UBC STUDY IMPLIES DISCRIMINATION AGAINST ASIANS. STUDY ON WIDESPREAD DISCRIMINATION AGAINST WHITE CANADIANS Long OVERDUE
Philip Oreopolos, the UBC Economics Professor whose recent study concluded that job seekers with Asian names face discrimination, should immediately conduct another much more significant research project. Its objective should be to count the number of white Canadian males who have faced job discrimination. That project is long overdue.
Over the past few years, the media have provided a number of high profile examples of white Canadian males who have been denied jobs because of federal Employment Equity rules. Some Employment Equity rules are intended to promote the hiring of immigrant visible minorities. However, no academic research has been done to calculate the number of white males who have been victimized. A similar count should be done for white Canadian females. Critics speculate that the total number will be very high and dwarf any results that Mr. Oreopoulos has found.
Employment Equity rules (often called Employment Inequity rules) were implemented in the mid-1980's. These rules have pressured both the public and private sector to grant employment, etc. to visible minority immigrants. Supposedly, this was done because visible minority immigrants faced discrimination in numerous sectors of the Canadian economy. As a result of Employment Equity pressure, many public institutions such as the CBC and the RCMP as well as governments at all levels have made significant changes in their hiring. The private sector has done the same. Both have done so almost as if they are assisting the downtrodden. Both hold up their work almost as if they feel they should be publicly congratulated for their actions.

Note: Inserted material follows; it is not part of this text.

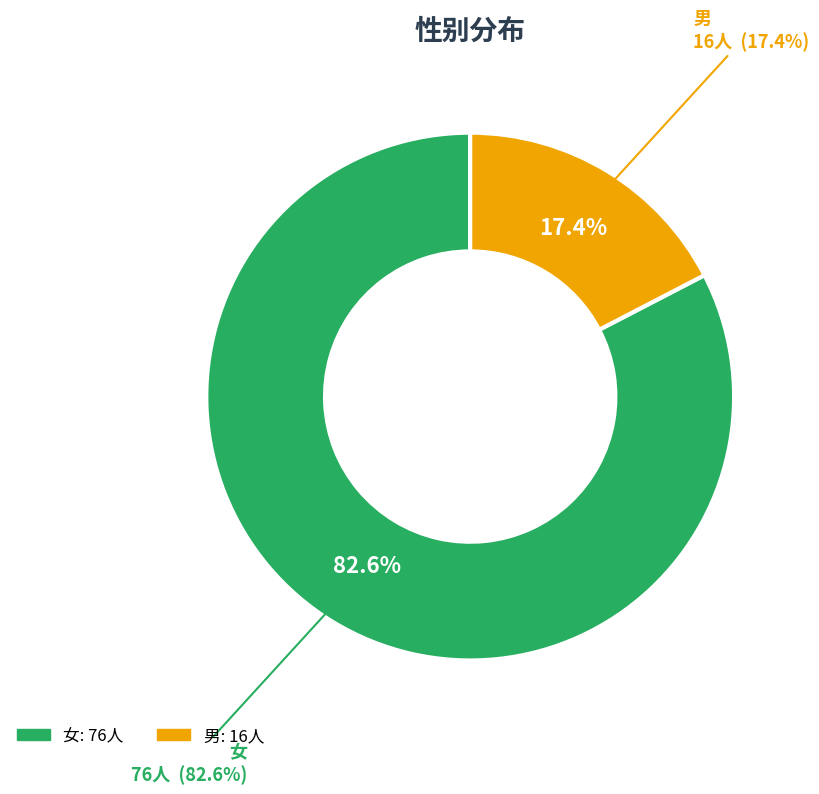

To the nearest percent, what is the average slice percentage?

50%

However, Dr. Martin Loney has clearly demonstrated that the mid-1980's research which resulted in Employment Equity rules for immigrant visible minorities was carelessly done, that its conclusions were flawed and that those conclusions should never have been implemented. In other words, “systemic discrimination” and the ubiquitous “downtrodden” never existed. And efforts to “correct” discrimination against the “downtrodden” have created a real downtrodden in the majority white population.
Moreover, public institutions and private business who have been infatuated with this legislation should be recognized as panderers to ethnic groups. They do not deserve applause for their actions.
Unfortunately for visible minorities who have obtained their jobs legitimately, that is, through merit, Employment Equity laws have cast a cloud of suspicion over all visible minority immigrants who have been hired. The question that most Canadians ask is this: Did they get their positions primarily because of their skin colour?
Mr. Oreopoulos has been cautious about explaining why Asian job seekers received fewer callbacks about their job applications. True to form, Canada's immigration industry has not been so careful. It has used the study as one more opportunity to instill more guilt in Canadians. That industry's goal is to intimidate Canadians into continued silence on the key point which all Canadians should direct their attention to : Why is Canada's immigration intake, which includes many visible minority immigrants, so high?
In addition, the Oreopoulos study reinforces the misconception that many of Canada's immigrants have qualifications. However, the truth, which even Canada's Department of Citizenship and Immigration admits, is that most immigrants who come here every year have few, if any, qualifications at all.
Most Canadians will treat visible minority immigrants fairly, but most Canadians have no desire to be overwhelmed by high immigration or to be colonized. The fact is that Canadians did not need the senseless competition for employment, student spaces, health-care services, etc. from the 5 million who have arrived since 1990. Not much can be done about those who have arrived legally. But many Canadians remain angry that the massive, unjustified inflow occurred. Many workers are outraged that none of our political parties stand up for Canadian worker interests. Many ask why, particularly at this time when increasing numbers of Canadians are jobless, the immigration tsunami of 250,000 immigrants and 200,000 Temporary Foreign Workers per year continues. Why, they ask, have only a few politicians at all 3 levels of government spoken up or proposed cuts to immigration?.
In addition, many Canadian workers are dumbfounded that their unions are now fighting recent Canada Border Services Agency raids on businesses which employ illegal workers. To Canadian workers, illegal workers occupy jobs that jobless Canadians could have. To many workers, these illegals should be rounded up and summarily deported. However, Canadian unions which are heavily influenced by political correctness or the views of visible minority members are now saying that the illegals should be given a chance to become citizens and union members—-particularly the latter. The question that many Canadian workers ask is this: If our unions are betraying us as much as our governments, who can we turn to?
Mr. Oreopoulos and his academic colleagues who are involved in sociological research should consider the issues raised here before they move on.
Meanwhile, Canada's immigration minister, Jason Kenney should be looking at the federally-funded agencies which grant public money for academic studies.
He should be asking an important question : How much public money is being given each year to academics all across Canada to conduct sociological studies whose aim is to promote multicultural ideology and to further the objectives of Canada's immigration industry?
No one is objecting to solid research. However, most Canadians have no desire to have public funds used for research which promotes politically-correct ideology, supports a self-interested immigration industry and leads the majority population down Discrimination Road towards a destination called Self-Flagellation.